By Sharon J.L. Yoo, Esq.
It’s a people thing, not a numbers thing.
Since COVID-19 hit, governments around the country have scrambled to lessen the financial blow of this pandemic and prepare for the next wave of this fatal virus.
At the start of this crisis, many counties in New Jersey quickly maneuvered to set up COVID-19 testing facilities. Homeless persons were relocated from the streets and shelters to motels for social distancing. Social services agencies had to transform their organizations to meet a new and different need not ordinarily covered by existing grants.
The safety net grew heavier as benefit applications for food assistance, welfare, shelter, and unemployment grew exponentially. In Morris County alone, we saw a triple-fold increase in the number of new applications.
A new population of individuals who have never before utilized public benefits is now finding themselves at a loss as they maneuver through an uncharted system. The unimaginable is happening to the previously employed: They are finding themselves in dire need of that safety net.
Due to federal guidelines from the CARES Act, many counties with populations of less than 500,000 are excluded from needed federal relief. Morris County (with a population of 492,000), along with neighboring Sussex, Hunterdon, Somerset, and others have been excluded from this necessary fiscal relief.
What does this mean to counties without this support? With the eviction moratorium nearing an end, we soon may find thousands of individuals pushed to the streets.
· · ·
▶ Brief 1
Translate this sentence from the commentary on COVID-19 relief for New Jersey counties into Spanish: "In Morris County alone, we saw a triple-fold increase in the number of new applications."
▶ Brief 2
Continue the commentary on COVID-19 relief for New Jersey counties from its final sentence.
The lines after this text are separate material with no connection to it.

[Collected data entries]
· · ·
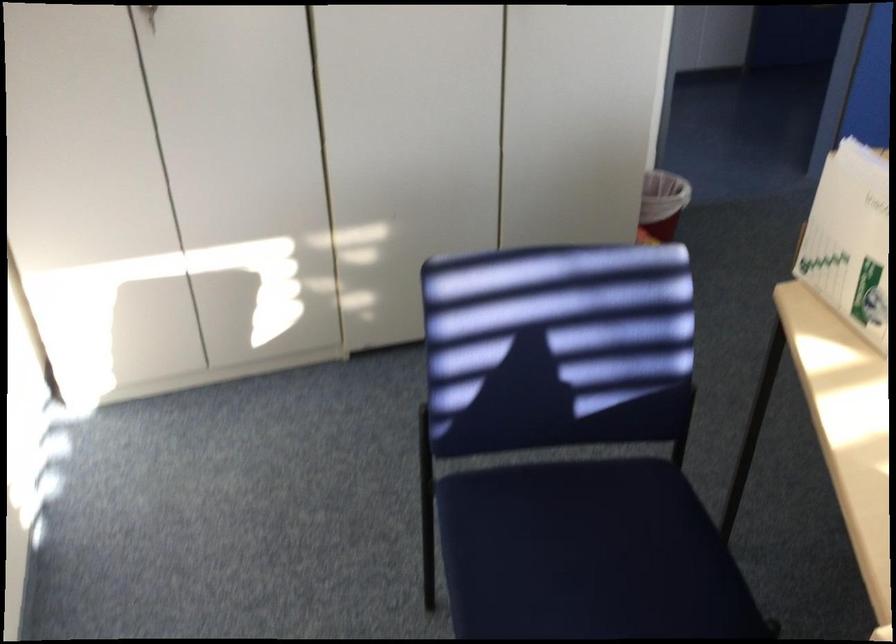
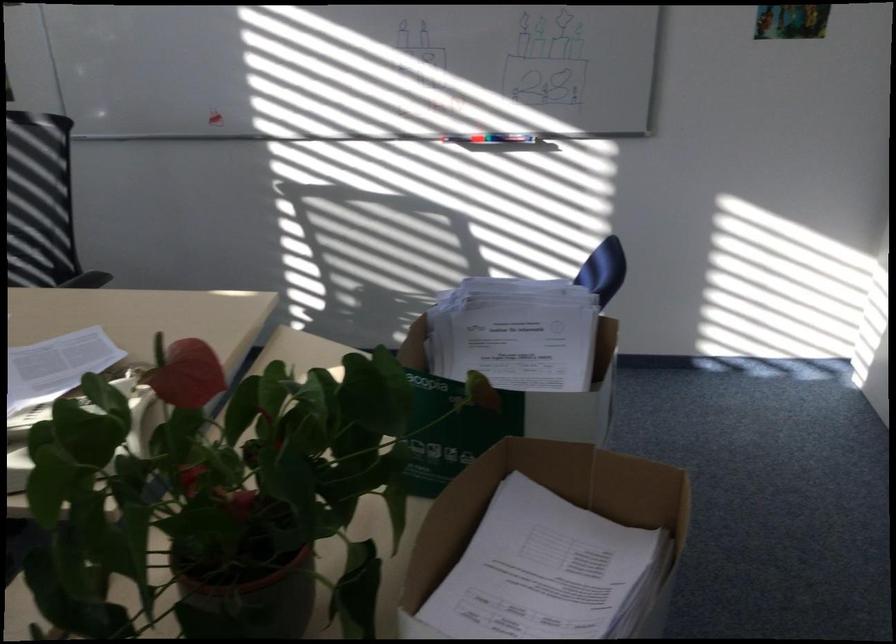
Question: I am providing you with two images of the same scene from different viewpoints. Which of the following objects are not visible in image2?

Choices:
 (A) phone keypad buttons
 (B) brown plant pot
 (C) blue chair sitting surface
 (D) chair sitting surface

Answer: (C)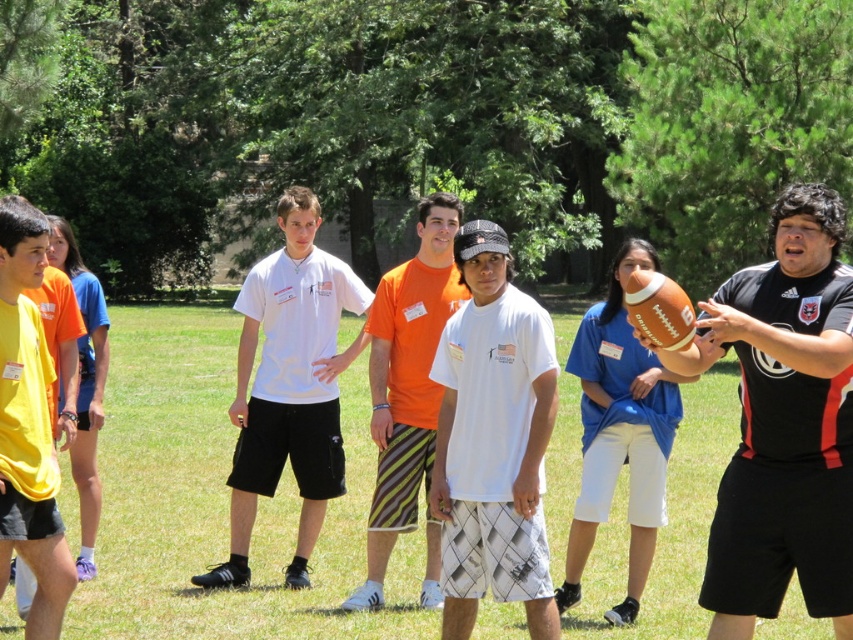
Question: Considering the relative positions of white matte t-shirt at center and yellow matte shirt at left in the image provided, where is white matte t-shirt at center located with respect to yellow matte shirt at left?

Choices:
 (A) above
 (B) below

Answer: (B)

Question: Does white textured shirt at center appear on the right side of orange striped shorts at center?

Choices:
 (A) no
 (B) yes

Answer: (B)

Question: Which object is positioned farthest from the yellow matte shirt at left?

Choices:
 (A) orange striped shorts at center
 (B) white textured shirt at center

Answer: (A)

Question: Is black matte jersey at right below yellow matte shirt at left?

Choices:
 (A) no
 (B) yes

Answer: (A)

Question: Among these points, which one is farthest from the camera?

Choices:
 (A) (714, 515)
 (B) (607, 513)

Answer: (B)

Question: Among these objects, which one is nearest to the camera?

Choices:
 (A) white matte t-shirt at center
 (B) white textured shirt at center
 (C) blue fabric shirt at center
 (D) orange striped shorts at center

Answer: (B)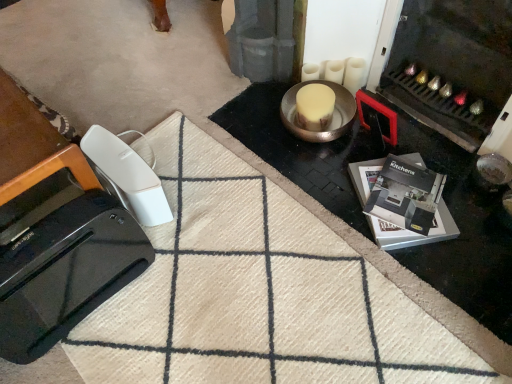
Question: Considering the relative sizes of beige woolen doormat at lower left and white plastic remote at lower left, marked as the second home appliance in a front-to-back arrangement, in the image provided, is beige woolen doormat at lower left smaller than white plastic remote at lower left, marked as the second home appliance in a front-to-back arrangement,?

Choices:
 (A) no
 (B) yes

Answer: (A)

Question: From a real-world perspective, is beige woolen doormat at lower left physically above white plastic remote at lower left, marked as the second home appliance in a front-to-back arrangement?

Choices:
 (A) no
 (B) yes

Answer: (A)

Question: From the image's perspective, is beige woolen doormat at lower left on top of white plastic remote at lower left, marked as the second home appliance in a front-to-back arrangement?

Choices:
 (A) yes
 (B) no

Answer: (B)

Question: From the image's perspective, is beige woolen doormat at lower left under white plastic remote at lower left, marked as the second home appliance in a front-to-back arrangement?

Choices:
 (A) yes
 (B) no

Answer: (A)

Question: Are beige woolen doormat at lower left and white plastic remote at lower left, the 1th home appliance from the back, far apart?

Choices:
 (A) yes
 (B) no

Answer: (B)

Question: Would you say beige woolen doormat at lower left is to the left or to the right of white plastic remote at lower left, the 1th home appliance from the back, in the picture?

Choices:
 (A) right
 (B) left

Answer: (A)

Question: Looking at the image, does beige woolen doormat at lower left seem bigger or smaller compared to white plastic remote at lower left, marked as the second home appliance in a front-to-back arrangement?

Choices:
 (A) small
 (B) big

Answer: (B)

Question: Relative to white plastic remote at lower left, the 1th home appliance from the back, is beige woolen doormat at lower left in front or behind?

Choices:
 (A) behind
 (B) front

Answer: (B)

Question: From the image's perspective, is beige woolen doormat at lower left located above or below white plastic remote at lower left, marked as the second home appliance in a front-to-back arrangement?

Choices:
 (A) above
 (B) below

Answer: (B)

Question: In the image, is black glossy toaster at lower left, the 1th home appliance from the front, positioned in front of or behind beige woolen doormat at lower left?

Choices:
 (A) behind
 (B) front

Answer: (A)

Question: Considering the positions of black glossy toaster at lower left, acting as the 2th home appliance starting from the back, and beige woolen doormat at lower left in the image, is black glossy toaster at lower left, acting as the 2th home appliance starting from the back, wider or thinner than beige woolen doormat at lower left?

Choices:
 (A) thin
 (B) wide

Answer: (A)

Question: From the image's perspective, is black glossy toaster at lower left, acting as the 2th home appliance starting from the back, located above or below beige woolen doormat at lower left?

Choices:
 (A) above
 (B) below

Answer: (A)

Question: From a real-world perspective, relative to beige woolen doormat at lower left, is black glossy toaster at lower left, the 1th home appliance from the front, vertically above or below?

Choices:
 (A) above
 (B) below

Answer: (A)

Question: Is black glossy toaster at lower left, the 1th home appliance from the front, wider or thinner than black glossy kitchens brochure at lower right?

Choices:
 (A) wide
 (B) thin

Answer: (B)

Question: Is black glossy toaster at lower left, acting as the 2th home appliance starting from the back, bigger or smaller than black glossy kitchens brochure at lower right?

Choices:
 (A) big
 (B) small

Answer: (A)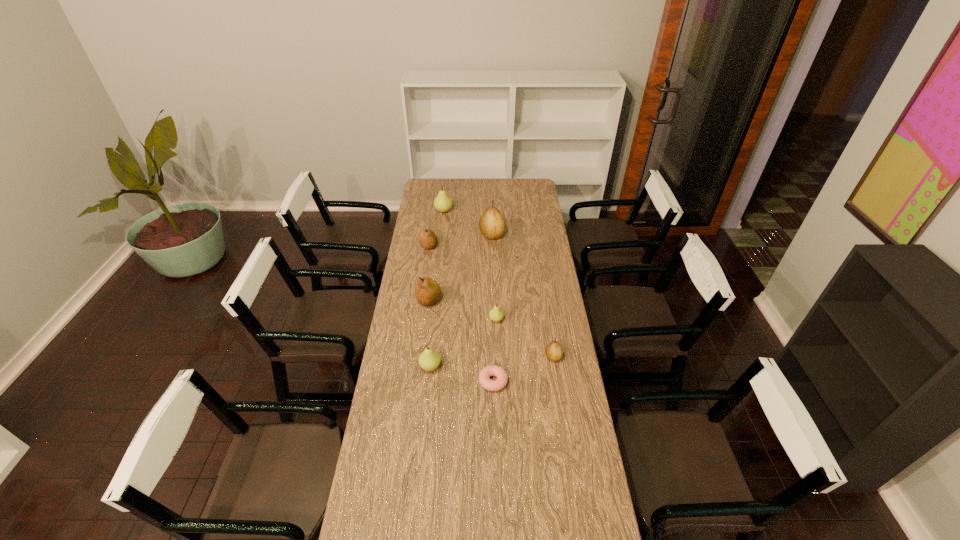
Locate an element on the screen. This screenshot has height=540, width=960. unoccupied position between the rightmost brown pear and the second biggest green pear is located at coordinates (492, 362).

Locate an element on the screen. The image size is (960, 540). free space between the tallest object and the second farthest green pear is located at coordinates (494, 277).

Where is `vacant region between the farthest object and the biggest brown pear`? Image resolution: width=960 pixels, height=540 pixels. vacant region between the farthest object and the biggest brown pear is located at coordinates [x=468, y=222].

This screenshot has height=540, width=960. What are the coordinates of `blank region between the fifth nearest object and the second smallest brown pear` in the screenshot? It's located at (429, 273).

You are a GUI agent. You are given a task and a screenshot of the screen. Output one action in this format:
    pyautogui.click(x=<x>, y=<y>)
    Task: Click on the object identified as the closest to the doughnut
    The width and height of the screenshot is (960, 540).
    Given the screenshot: What is the action you would take?
    pyautogui.click(x=429, y=360)

Where is `the sixth closest object relative to the third biggest brown pear`? Image resolution: width=960 pixels, height=540 pixels. the sixth closest object relative to the third biggest brown pear is located at coordinates coord(492,370).

You are a GUI agent. You are given a task and a screenshot of the screen. Output one action in this format:
    pyautogui.click(x=<x>, y=<y>)
    Task: Click on the pear that is the second nearest to the rightmost green pear
    
    Given the screenshot: What is the action you would take?
    pyautogui.click(x=427, y=291)

Identify which pear is the fourth closest to the doughnut. Please provide its 2D coordinates. Your answer should be formatted as a tuple, i.e. [(x, y)], where the tuple contains the x and y coordinates of a point satisfying the conditions above.

[(427, 291)]

Where is `brown pear that is the second nearest to the fifth nearest object`? brown pear that is the second nearest to the fifth nearest object is located at coordinates [492, 225].

At what (x,y) coordinates should I click in order to perform the action: click on the closest brown pear to the second smallest brown pear. Please return your answer as a coordinate pair (x, y). The width and height of the screenshot is (960, 540). Looking at the image, I should click on (492, 225).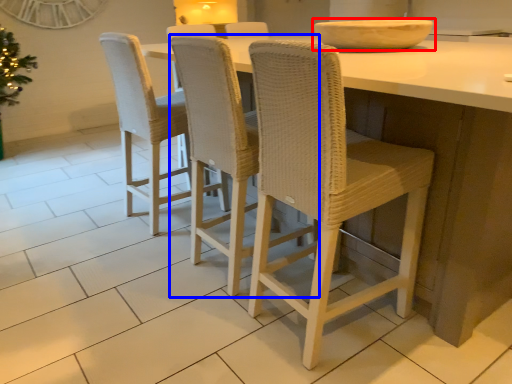
Question: Which of the following is the farthest to the observer, bowl (highlighted by a red box) or chair (highlighted by a blue box)?

Choices:
 (A) bowl
 (B) chair

Answer: (A)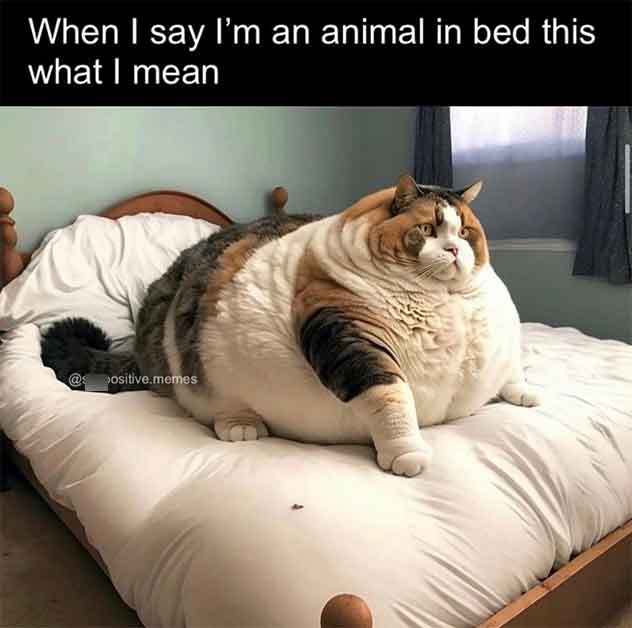
Identify the location of headboard. The width and height of the screenshot is (632, 628). (7, 257), (26, 252), (162, 197), (279, 192).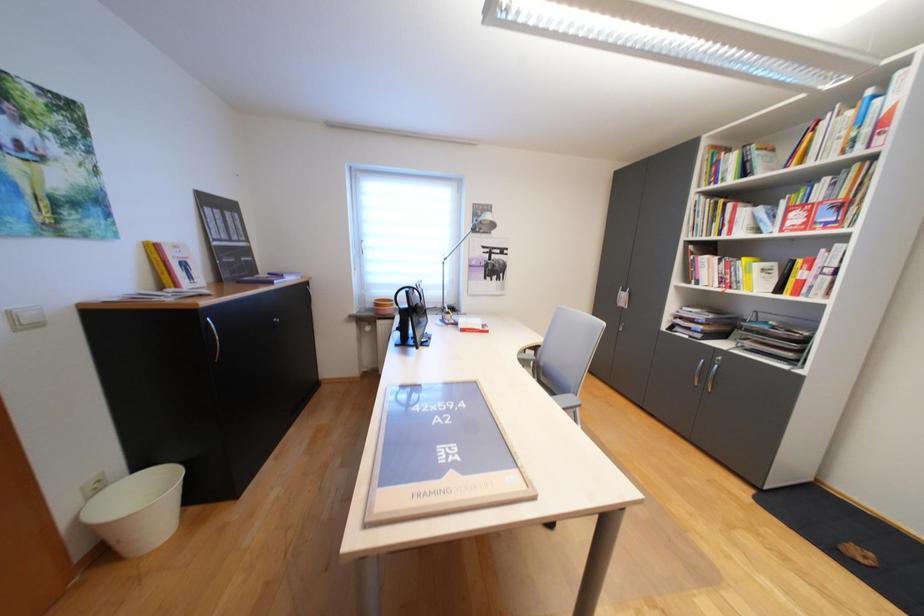
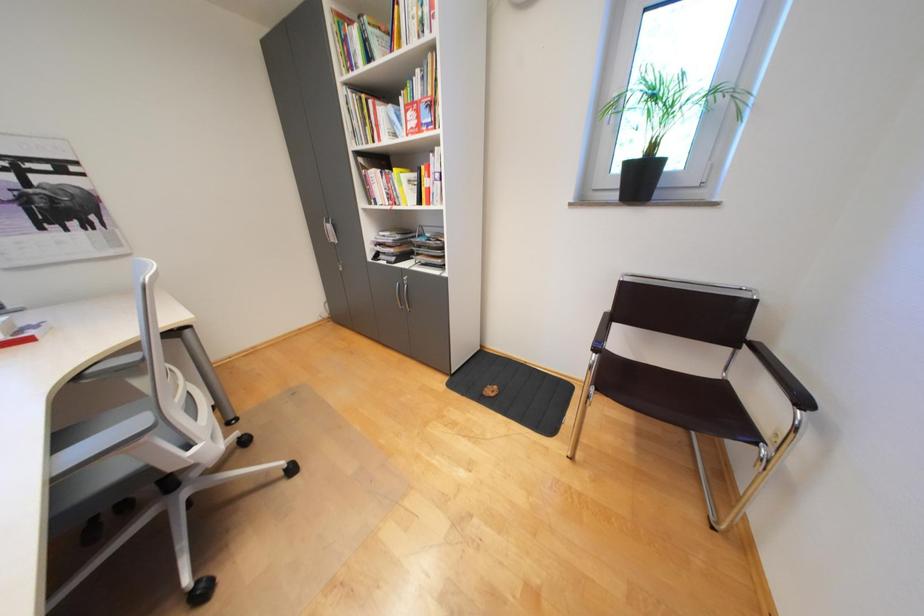
Based on the continuous images, in which direction is the camera rotating?

The camera rotated toward right-down.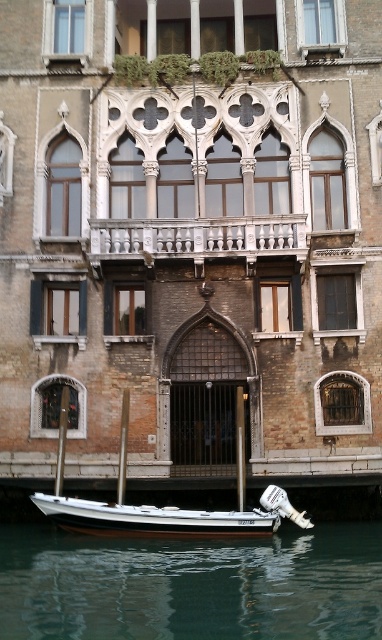
Is greenish water at lower center closer to the viewer compared to white stone railing at center?

Yes.

Is greenish water at lower center thinner than white stone railing at center?

No.

The height and width of the screenshot is (640, 382). What do you see at coordinates (192, 586) in the screenshot?
I see `greenish water at lower center` at bounding box center [192, 586].

This screenshot has width=382, height=640. In order to click on greenish water at lower center in this screenshot , I will do `click(192, 586)`.

Looking at this image, does greenish water at lower center have a smaller size compared to white polished wood boat at lower center?

Actually, greenish water at lower center might be larger than white polished wood boat at lower center.

Is the position of greenish water at lower center less distant than that of white polished wood boat at lower center?

That is True.

Is point (118, 637) farther from viewer compared to point (252, 509)?

That is False.

Image resolution: width=382 pixels, height=640 pixels. In order to click on greenish water at lower center in this screenshot , I will do `click(192, 586)`.

Is white stone railing at center below white polished wood boat at lower center?

Actually, white stone railing at center is above white polished wood boat at lower center.

Who is more forward, (x=140, y=244) or (x=294, y=524)?

Positioned in front is point (x=294, y=524).

I want to click on white stone railing at center, so click(x=197, y=240).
· · ·
▶ Written response 1
Solo en el condado de Morris, el número de nuevas solicitudes se triplicó.

▶ Written response 2
According to a study with the Aspen Institute, it is estimated that New Jersey will have approximately 504,816 renters at risk of eviction by year’s end. We also are seeing mental health needs skyrocket as the effect of COVID-19 is taking its toll on first responders, the unemployed, seniors, and youth.
Accessing the safety net will become even more challenging with government staff furloughs and hiring freezes instituted throughout the state. With cuts to needed funding, vital social services agencies will contemplate closing their doors or drastically reducing services.
As the former Morris County Human Services director, I am proud to say that our county has met the challenge and continues to support critical programs. However, this cannot be sustained without financial support.
As a resident of Morris County, I want to see my friends, neighbors, and children have access to the same needed services that residents in many other New Jersey counties receive.
COVID-19 does not discriminate; it will hit you even if you live in a county with 500,000 people or less. I ask that the Governor allocate dollars to support critical funding for these counties.
Sharon J.L. Yoo was the Morris County Human Services Director through July 10, 2020. She previously served as an attorney for Legal Services of Northwest Jersey, a 501(c)(3) legal services organization, advocating for the rights of seniors, and individuals with physical and psychiatric disabilities.